In the “materialism” of the West I see nothing necessarily anti-spiritual, given a sufficient perspective. It has often been remarked that the greatest physicists have almost invariably been highly religious men. And the combination of the qualities is by no means inconsistent or paradoxical. The mind of Man desires certainty about Truth above everything else in the world. “There is no Religion higher than Truth.” Certainty, however, appeared to be unattainable by the ancient way of psychology; or, rather, the certainty attained by the individual appeared to be incommunicable and, therefore, unprovable. But the kind of certainty the human mind looks for is not merely private certainty, but public certainty; truth, that is to say, that can be both communicated and proved by demonstration. From this point of view, I regard Western materialism as, in a sense, merely one of the ancient Schools—the School devoted to the effort to establish certainty about Truth experimentally and communicably—the School devoted to demonstration. No doubt many of its pupils have been misled; many have forgotten, if they ever knew, their real object; and others are under the impression that no truth of any other kind than their own can conceivably exist. But not only, as I have said, have the greatest physicists always kept their spiritual objective in mind; but, happily for mankind, they have begun to discover that the same truths lie at the end of Matter as were discovered before by the more ancient Schools at the end of Mind. By whichever road the search for Truth is made, the end is the same; and it is now certain that in future there can be no quarrel between the masters of either School.
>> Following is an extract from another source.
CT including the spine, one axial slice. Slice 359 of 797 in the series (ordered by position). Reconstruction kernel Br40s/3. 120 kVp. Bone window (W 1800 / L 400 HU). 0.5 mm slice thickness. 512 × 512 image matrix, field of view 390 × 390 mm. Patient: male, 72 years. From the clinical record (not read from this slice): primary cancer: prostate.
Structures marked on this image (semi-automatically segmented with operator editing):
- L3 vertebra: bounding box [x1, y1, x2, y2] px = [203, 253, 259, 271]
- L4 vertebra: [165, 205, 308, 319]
I have sometimes asked myself why India, the Aryan East, developed Schools of Contemplation, while the Aryan West has developed the Schools of demonstrable and communicable Truth. In an exceedingly able recent work entitled The Heyapaksha of Yoga by P. V. Pathak, of Bombay University, the answer, it appears, is given. Thanks to the fact that the ancient Vedic law enjoined upon the individual two distinct and separate duties—his duty to his caste, and his duty to himself—and, moreover, apportioned three-fourths of his life to the latter, “it was only natural that under such circumstances of leisure man should be given to reflections about the nature of the self,” and of his relation, not with Society so much as with the Universe. It is impossible to overemphasize the importance of leisure to the spiritual development of Man. Not only is leisure the condition of time to contemplate, but it is the condition of the mood to contemplate. The discovery of practical truths useful to society is undoubtedly stimulated by the activity of work. Strangely enough, however, even this activity of work is justified by its promise of the provision of leisure. On the other hand, it is quite certain that, without leisure, even the discovery that Matter in the end is Spiritual will lead to no real change in Western thought; but the continued activity of work for three quarters of life will only leave the Western mind unsatisfied and at the same time helpless.
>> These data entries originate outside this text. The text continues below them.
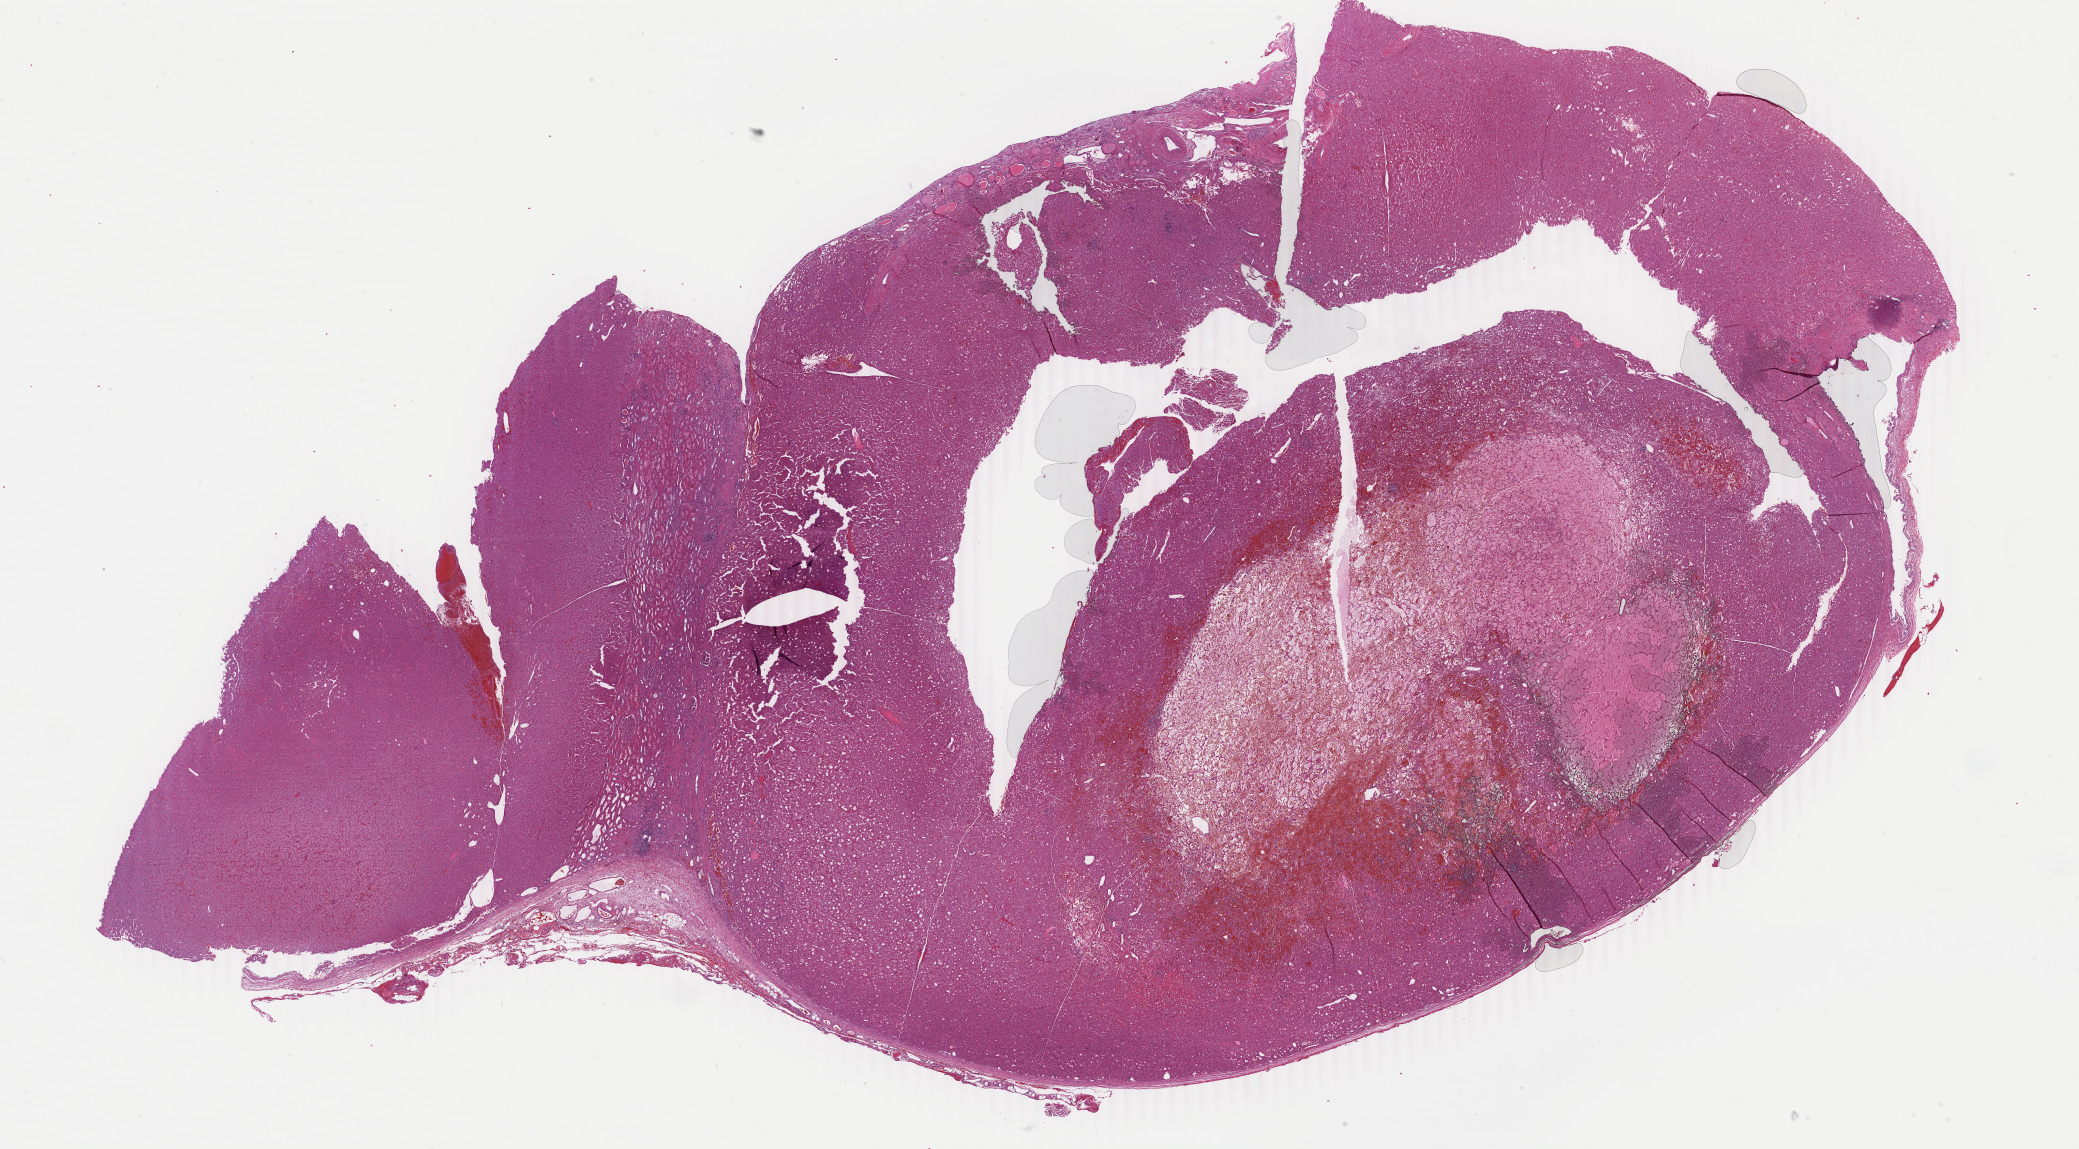
Digitized H&E tissue section (whole slide) — whole scanned area (about 33.1 x 18.3 mm, from a 40x scan) shown as a low-resolution overview; formalin-fixed paraffin-embedded (FFPE) diagnostic section; kidney, primary tumour sample. Female patient; age at initial diagnosis 61 years.
- TNM: T1b NX MX
- histologic diagnosis: Renal cell carcinoma, chromophobe type
- AJCC pathologic stage: I (7th edition)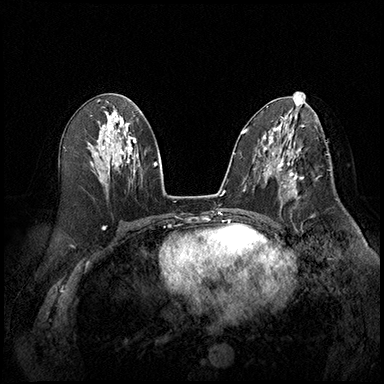
Breast MRI (dynamic contrast-enhanced), one axial slice; position 92 of 220 along the scan axis; cropped to one breast; dynamic contrast-enhanced series, time point 2 of 8 at this slice position (early post-contrast); 3 T; TE 2.3 ms, TR 4.4 ms; 384 × 384 image matrix, field of view 360 × 360 mm. Female patient.
Outlined on this slice (semi-automatic segmentation, software-assisted and operator-edited):
- enhancing-tissue mask used for the functional tumour volume (all voxels passing the contrast-enhancement thresholds inside the analysis volume; usually the tumour): box from (x=278, y=164) to (x=304, y=208) px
The question is very troubling whether, in terms of Yugas or Great Ages, Man is developing or degenerating, evolving or involving. Indian tradition, as we know, affirms that in the Great Year of the life of Mankind we pass through successive declining stages, of which the present Age is the most involved of all. The greatest among us today must therefore be less great than the greatest of preceding ages; and there were not only great men before Agamemnon, but there were greater. Without daring to express an opinion upon this tremendous matter, I would merely note its bearing upon the question: What is the nature of Man? Assuming for the moment that, like the creature that begins life as an egg, passes through the stages of worm and chrysalis, and finally becomes a butterfly, the being “Man” passes in reverse order through stages, defined in time as Yugas, what is the definition we can give of the complete being? Those who saw him in his first phase must have had one definition; those who see him today must have another. But where is the mind that can “see” all the stages and, assembling them as merely phases of development, define the being whose nature they manifest? Again without venturing out of my depth, I merely record the doubt whether anybody knows what Man is.